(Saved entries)

= = = =

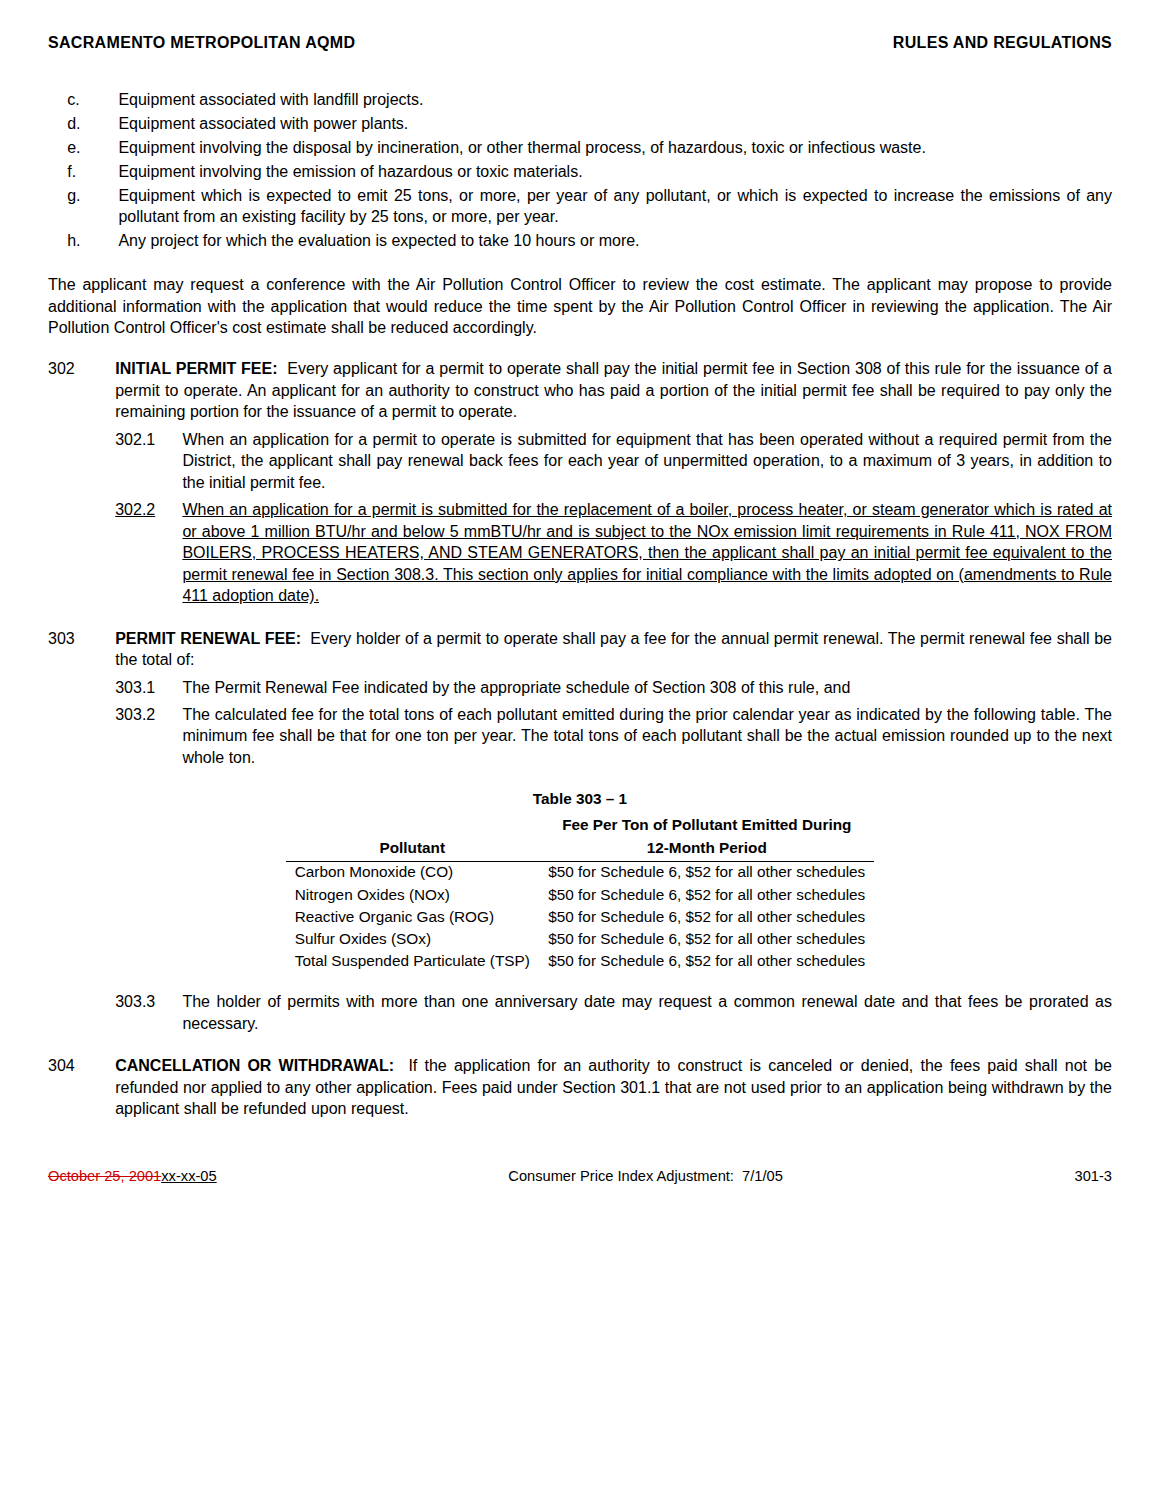SACRAMENTO METROPOLITAN AQMD RULES AND REGULATIONS
c. Equipment associated with landfill projects.
d. Equipment associated with power plants.
e. Equipment involving the disposal by incineration, or other thermal process, of hazardous, toxic or infectious waste.
f. Equipment involving the emission of hazardous or toxic materials.
g. Equipment which is expected to emit 25 tons, or more, per year of any pollutant, or which is expected to increase the emissions of any pollutant from an existing facility by 25 tons, or more, per year.
h. Any project for which the evaluation is expected to take 10 hours or more.
The applicant may request a conference with the Air Pollution Control Officer to review the cost estimate. The applicant may propose to provide additional information with the application that would reduce the time spent by the Air Pollution Control Officer in reviewing the application. The Air Pollution Control Officer's cost estimate shall be reduced accordingly.
302
INITIAL PERMIT FEE: Every applicant for a permit to operate shall pay the initial permit fee in Section 308 of this rule for the issuance of a permit to operate. An applicant for an authority to construct who has paid a portion of the initial permit fee shall be required to pay only the remaining portion for the issuance of a permit to operate.
302.1
When an application for a permit to operate is submitted for equipment that has been operated without a required permit from the District, the applicant shall pay renewal back fees for each year of unpermitted operation, to a maximum of 3 years, in addition to the initial permit fee.
302.2
When an application for a permit is submitted for the replacement of a boiler, process heater, or steam generator which is rated at or above 1 million BTU/hr and below 5 mmBTU/hr and is subject to the NOx emission limit requirements in Rule 411, NOX FROM BOILERS, PROCESS HEATERS, AND STEAM GENERATORS, then the applicant shall pay an initial permit fee equivalent to the permit renewal fee in Section 308.3. This section only applies for initial compliance with the limits adopted on (amendments to Rule 411 adoption date).
303
PERMIT RENEWAL FEE: Every holder of a permit to operate shall pay a fee for the annual permit renewal. The permit renewal fee shall be the total of:
303.1
The Permit Renewal Fee indicated by the appropriate schedule of Section 308 of this rule, and
303.2
The calculated fee for the total tons of each pollutant emitted during the prior calendar year as indicated by the following table. The minimum fee shall be that for one ton per year. The total tons of each pollutant shall be the actual emission rounded up to the next whole ton.
Table 303 – 1
| | Fee Per Ton of Pollutant Emitted During |
| --- | --- |
| Pollutant | 12-Month Period |
| Carbon Monoxide (CO) | $50 for Schedule 6, $52 for all other schedules |
| Nitrogen Oxides (NOx) | $50 for Schedule 6, $52 for all other schedules |
| Reactive Organic Gas (ROG) | $50 for Schedule 6, $52 for all other schedules |
| Sulfur Oxides (SOx) | $50 for Schedule 6, $52 for all other schedules |
| Total Suspended Particulate (TSP) | $50 for Schedule 6, $52 for all other schedules |
303.3
The holder of permits with more than one anniversary date may request a common renewal date and that fees be prorated as necessary.
304
CANCELLATION OR WITHDRAWAL: If the application for an authority to construct is canceled or denied, the fees paid shall not be refunded nor applied to any other application. Fees paid under Section 301.1 that are not used prior to an application being withdrawn by the applicant shall be refunded upon request.
October 25, 2001 xx-xx-05 Consumer Price Index Adjustment: 7/1/05 301-3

= = = =

| PROBLEM STATEMENT |
Collect the lines of the data that carry the word "hazardous".

| REPLY |
e. Equipment involving the disposal by incineration, or other thermal process, of hazardous, toxic or infectious waste.
f. Equipment involving the emission of hazardous or toxic materials.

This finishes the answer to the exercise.